The Court also held that Gutierrez’s client file was searched in violation of the Fourth Amendment. The affidavit supporting the warrant did not name Gutierrez or refer to him in any way and therefore failed to establish individualized probable cause to search his client file.

Finally, the Court found that the good faith exception to the exclusionary rule does not apply in this case, because the affidavit supporting the warrant was so lacking in indicia of probable cause to search Gutierrez’s file that no reasonably well-trained officer could have relied on it. Therefore, suppression of the evidence was appropriate and the judgment was affirmed.

No. 09SC68. Board of County Commissioners of Boulder County v. Hygiene Fire Protection District.
Zoning—County Planning Act—CRS § 30-28-110(1)—Location and Extent Review—Planned Unit Development Act—Special Districts—Condemnation Authority.

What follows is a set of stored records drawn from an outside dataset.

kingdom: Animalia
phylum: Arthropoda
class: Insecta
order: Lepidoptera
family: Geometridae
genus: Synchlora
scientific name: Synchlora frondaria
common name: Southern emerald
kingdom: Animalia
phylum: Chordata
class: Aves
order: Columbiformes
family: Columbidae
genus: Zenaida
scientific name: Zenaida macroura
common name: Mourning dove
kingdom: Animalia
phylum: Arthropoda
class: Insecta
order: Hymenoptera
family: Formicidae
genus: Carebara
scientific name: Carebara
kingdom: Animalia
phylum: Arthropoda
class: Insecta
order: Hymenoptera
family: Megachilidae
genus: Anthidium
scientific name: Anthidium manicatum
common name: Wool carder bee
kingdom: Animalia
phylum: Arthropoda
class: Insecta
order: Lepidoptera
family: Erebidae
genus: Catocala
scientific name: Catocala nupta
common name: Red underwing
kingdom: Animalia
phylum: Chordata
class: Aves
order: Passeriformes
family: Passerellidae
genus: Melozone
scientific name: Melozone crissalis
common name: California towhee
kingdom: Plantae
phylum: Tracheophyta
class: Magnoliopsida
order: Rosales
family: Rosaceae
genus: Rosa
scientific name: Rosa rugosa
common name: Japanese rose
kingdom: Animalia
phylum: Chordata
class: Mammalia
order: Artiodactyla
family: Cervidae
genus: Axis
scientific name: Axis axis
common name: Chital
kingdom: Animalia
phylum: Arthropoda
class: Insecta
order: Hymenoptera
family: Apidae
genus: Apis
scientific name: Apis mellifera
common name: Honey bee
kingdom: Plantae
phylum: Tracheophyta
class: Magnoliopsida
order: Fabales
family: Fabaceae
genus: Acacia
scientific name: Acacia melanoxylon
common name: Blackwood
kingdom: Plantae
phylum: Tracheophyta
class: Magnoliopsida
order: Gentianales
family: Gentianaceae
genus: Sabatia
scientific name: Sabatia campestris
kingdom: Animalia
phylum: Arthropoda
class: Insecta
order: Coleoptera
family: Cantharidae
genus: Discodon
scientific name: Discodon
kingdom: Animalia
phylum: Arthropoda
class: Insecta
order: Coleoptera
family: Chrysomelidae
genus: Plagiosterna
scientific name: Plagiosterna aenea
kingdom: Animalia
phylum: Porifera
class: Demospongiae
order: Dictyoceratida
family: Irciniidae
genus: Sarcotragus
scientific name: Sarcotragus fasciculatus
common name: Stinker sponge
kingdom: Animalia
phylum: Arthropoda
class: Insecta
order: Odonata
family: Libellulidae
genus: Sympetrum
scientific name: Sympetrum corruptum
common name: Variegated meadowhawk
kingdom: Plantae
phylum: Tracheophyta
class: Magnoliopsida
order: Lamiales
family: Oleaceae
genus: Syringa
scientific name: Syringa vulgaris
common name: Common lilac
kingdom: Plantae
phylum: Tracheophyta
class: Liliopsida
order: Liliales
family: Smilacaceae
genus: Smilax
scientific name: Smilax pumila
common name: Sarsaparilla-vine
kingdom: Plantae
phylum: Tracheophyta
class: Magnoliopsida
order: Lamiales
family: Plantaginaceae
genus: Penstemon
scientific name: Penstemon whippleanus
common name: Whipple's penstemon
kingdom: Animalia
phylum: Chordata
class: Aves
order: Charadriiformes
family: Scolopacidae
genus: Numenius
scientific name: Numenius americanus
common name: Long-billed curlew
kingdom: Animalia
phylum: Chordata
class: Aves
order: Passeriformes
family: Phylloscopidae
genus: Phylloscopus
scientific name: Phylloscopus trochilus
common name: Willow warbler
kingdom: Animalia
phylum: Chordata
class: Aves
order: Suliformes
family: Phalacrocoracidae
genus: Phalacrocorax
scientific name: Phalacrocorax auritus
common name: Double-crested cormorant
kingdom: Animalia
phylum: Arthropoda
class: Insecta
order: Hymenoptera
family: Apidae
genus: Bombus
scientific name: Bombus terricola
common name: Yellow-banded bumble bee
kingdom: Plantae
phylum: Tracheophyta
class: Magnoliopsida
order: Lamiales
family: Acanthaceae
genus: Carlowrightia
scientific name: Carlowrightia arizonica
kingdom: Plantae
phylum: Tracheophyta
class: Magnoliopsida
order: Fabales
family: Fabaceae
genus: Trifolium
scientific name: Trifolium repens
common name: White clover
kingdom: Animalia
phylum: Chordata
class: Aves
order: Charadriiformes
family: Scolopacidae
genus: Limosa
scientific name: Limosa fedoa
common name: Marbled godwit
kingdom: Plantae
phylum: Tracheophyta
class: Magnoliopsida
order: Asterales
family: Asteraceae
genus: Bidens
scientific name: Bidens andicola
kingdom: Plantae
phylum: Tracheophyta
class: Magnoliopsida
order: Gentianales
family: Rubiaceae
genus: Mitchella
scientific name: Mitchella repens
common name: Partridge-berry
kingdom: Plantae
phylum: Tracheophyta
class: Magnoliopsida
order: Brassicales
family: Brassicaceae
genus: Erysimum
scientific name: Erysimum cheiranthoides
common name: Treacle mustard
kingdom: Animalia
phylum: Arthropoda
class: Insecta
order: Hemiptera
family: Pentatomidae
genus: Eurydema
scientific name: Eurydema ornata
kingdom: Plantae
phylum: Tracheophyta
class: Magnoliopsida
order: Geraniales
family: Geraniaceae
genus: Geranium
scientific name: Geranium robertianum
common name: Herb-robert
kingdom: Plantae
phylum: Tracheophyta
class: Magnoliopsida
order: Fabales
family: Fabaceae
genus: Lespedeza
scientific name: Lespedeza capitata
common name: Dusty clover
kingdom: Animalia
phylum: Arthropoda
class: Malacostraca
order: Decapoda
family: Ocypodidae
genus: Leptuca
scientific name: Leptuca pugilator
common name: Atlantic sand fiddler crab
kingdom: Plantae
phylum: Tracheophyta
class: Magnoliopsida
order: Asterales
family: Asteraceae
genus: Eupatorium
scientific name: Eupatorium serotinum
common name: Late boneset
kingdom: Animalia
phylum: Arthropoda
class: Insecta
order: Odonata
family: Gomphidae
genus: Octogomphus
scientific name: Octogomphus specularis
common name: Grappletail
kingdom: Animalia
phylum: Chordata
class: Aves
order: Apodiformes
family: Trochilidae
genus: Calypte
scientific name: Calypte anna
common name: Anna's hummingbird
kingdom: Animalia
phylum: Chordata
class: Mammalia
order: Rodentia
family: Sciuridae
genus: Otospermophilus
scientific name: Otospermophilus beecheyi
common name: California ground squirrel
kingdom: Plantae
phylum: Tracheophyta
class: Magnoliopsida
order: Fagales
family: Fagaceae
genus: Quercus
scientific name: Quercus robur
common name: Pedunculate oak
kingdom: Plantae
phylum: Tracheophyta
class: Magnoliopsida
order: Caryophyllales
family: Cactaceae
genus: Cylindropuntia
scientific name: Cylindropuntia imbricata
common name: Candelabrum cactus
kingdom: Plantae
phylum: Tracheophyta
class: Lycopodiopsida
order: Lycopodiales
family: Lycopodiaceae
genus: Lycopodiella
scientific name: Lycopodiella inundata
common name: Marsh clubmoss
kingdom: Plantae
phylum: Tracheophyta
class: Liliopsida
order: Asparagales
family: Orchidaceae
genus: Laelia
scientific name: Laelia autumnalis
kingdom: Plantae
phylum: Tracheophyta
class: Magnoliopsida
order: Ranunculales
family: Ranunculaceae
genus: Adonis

To fulfill its statutory duty to provide fire protection services, the Hygiene Fire Protection District (District) intended to condemn a parcel of land within a planned unit development (PUD) for a new fire station. Boulder County refused to process the District’s application for location and extent review, asserting that the District first needed to seek modification of the PUD pursuant to CRS § 24-67-106(3)(b) of the PUD Act. The court of appeals upheld the trial court’s judgment granting summary judgment for the District, and the Supreme Court affirmed.

Under CRS § 30-28-110(1) of the County Planning Act, the governing body of a political subdivision with special statutory purposes may overrule county disapproval of a public project. Because the PUD Act functions as a type of zoning regulation and a supplement to the County Planning Act, the Court held that the long-standing rule that other political subdivisions may override the restrictions of local zoning regulations applies to the provisions of the PUD Act. Nothing in the PUD Act’s modification provision functions to alter this conclusion. The Colorado General Assembly intended that a county not be able to use its zoning authority to frustrate the efforts of other political subdivisions to carry out their statutory duties. Accordingly, although Boulder County is entitled to conduct location and extent review, it may not condition acceptance of the District’s application for location and extent review on county approval of a PUD modification. The judgment was affirmed.